Во власти нет ничего таинственного или естественного. Ее создают, проецируют, распространяют, она – инструмент, она убедительна, она имеет статус, она устанавливает канон вкуса и шкалу ценностей, она практически неотличима от определенных идей, которые превозносит как истинные, и от традиций, восприятий и суждений, которые формирует, передает, воспроизводит. Прежде всего, власть может и должна быть проанализирована. Все эти черты власти присущи и ориентализму, и в своем исследовании я много места отвожу описанию исторической власти и личной власти авторитета в ориентализме.

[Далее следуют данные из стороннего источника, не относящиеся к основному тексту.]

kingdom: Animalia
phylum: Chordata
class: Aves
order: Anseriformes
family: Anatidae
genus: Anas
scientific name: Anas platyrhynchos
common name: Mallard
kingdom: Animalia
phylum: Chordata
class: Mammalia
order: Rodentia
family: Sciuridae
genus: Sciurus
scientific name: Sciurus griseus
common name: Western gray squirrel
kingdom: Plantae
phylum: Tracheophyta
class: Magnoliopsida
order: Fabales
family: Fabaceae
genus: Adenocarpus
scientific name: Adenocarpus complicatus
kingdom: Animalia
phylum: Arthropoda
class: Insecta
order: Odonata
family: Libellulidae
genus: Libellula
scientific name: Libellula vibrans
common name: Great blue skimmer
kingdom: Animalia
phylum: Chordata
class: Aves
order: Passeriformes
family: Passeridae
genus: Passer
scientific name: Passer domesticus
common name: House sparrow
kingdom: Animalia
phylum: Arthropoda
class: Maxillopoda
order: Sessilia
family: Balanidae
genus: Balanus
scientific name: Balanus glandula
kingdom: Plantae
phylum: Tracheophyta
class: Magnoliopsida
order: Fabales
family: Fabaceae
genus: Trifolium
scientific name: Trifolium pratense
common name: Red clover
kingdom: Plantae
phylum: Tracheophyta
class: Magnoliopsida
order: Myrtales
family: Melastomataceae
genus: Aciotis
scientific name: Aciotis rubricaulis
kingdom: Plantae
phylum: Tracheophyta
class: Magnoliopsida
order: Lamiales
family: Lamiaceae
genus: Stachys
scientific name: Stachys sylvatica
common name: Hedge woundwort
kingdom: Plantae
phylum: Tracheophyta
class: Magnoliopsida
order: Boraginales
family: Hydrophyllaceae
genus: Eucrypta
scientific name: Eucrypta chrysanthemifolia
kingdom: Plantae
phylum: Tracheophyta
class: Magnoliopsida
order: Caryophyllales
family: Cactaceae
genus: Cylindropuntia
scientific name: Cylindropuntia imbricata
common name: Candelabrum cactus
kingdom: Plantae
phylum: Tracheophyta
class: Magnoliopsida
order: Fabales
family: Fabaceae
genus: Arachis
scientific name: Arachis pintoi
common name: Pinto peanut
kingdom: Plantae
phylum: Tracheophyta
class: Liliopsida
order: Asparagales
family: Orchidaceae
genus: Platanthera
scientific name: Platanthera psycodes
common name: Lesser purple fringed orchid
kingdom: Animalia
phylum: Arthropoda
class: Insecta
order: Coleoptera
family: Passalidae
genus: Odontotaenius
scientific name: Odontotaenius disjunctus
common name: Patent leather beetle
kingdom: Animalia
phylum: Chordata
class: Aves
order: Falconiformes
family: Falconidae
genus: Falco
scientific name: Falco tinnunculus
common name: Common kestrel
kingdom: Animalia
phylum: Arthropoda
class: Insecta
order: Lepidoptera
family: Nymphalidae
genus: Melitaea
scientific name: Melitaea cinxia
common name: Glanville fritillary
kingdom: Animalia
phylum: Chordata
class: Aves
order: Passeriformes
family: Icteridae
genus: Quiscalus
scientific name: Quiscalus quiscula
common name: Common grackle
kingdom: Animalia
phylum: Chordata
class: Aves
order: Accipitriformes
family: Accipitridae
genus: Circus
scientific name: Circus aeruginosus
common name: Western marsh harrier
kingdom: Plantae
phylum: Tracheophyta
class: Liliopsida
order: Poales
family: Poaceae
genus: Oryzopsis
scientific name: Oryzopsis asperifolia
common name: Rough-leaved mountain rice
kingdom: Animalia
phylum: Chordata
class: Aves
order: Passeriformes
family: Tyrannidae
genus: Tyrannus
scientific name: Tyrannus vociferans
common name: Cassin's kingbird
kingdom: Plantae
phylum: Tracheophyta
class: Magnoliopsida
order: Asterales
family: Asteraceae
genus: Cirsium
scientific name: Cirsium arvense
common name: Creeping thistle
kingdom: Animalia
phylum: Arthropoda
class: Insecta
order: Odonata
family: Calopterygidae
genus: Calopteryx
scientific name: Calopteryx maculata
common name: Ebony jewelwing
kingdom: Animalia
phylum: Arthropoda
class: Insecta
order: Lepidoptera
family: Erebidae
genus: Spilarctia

Мои основные методологические приемы изучения власти – это то, что можно назвать стратегической локацией, то есть способом описания позиции автора по отношению к восточной тематике, к которой он обращается, и стратегической формацией, то есть способом анализа отношений между текстами и тем, каким образом группы текстов, типы текстов, даже жанры текстов набирают массу, плотность и референциальную[142] силу в своем поле, а затем и в культуре в целом. Я использую стратегический принцип просто для того, чтобы определить проблему, с которой сталкивался каждый автор, пишущий о Востоке: как добраться до него, как подойти к нему, как не быть побежденным или подавленным его величием, его масштабом, его ужасающими размерами. Каждый, кто пишет о Востоке, должен поставить себя vis-à-vis, определиться по отношению к Востоку; эта локализация, переведенная в текст, включает в себя тип нарратива, который выбирается, тип структуры, которая строится, те образы, темы, мотивы, которые используются в тексте, – всё это накладывается на осознанные способы обратиться к читателю, содержащие Восток и, в конце концов, представляющие его или говорящие от его имени. Однако ничто из этого не происходит абстрактно. Каждый автор, пишущий о Востоке (и это верно даже для Гомера), исходит из некоего восточного прецедента, некоего предшествующего знания Востока, на которое он ссылается и на которое опирается. Кроме того, каждая работа о Востоке соединяется (affiliates) с другими работами, с аудиторией, с институтами, с самим Востоком. Таким образом, совокупность отношений между произведениями, аудиторией и некоторыми другими аспектами Востока складывается в подлежащую анализу формацию – например, формацию филологических исследований, антологий отрывков из восточной литературы, травелогов, восточных фантазий, – присутствие которой во времени, в дискурсе, в институтах (школах, библиотеках, дипломатических службах) придает ей силу и власть.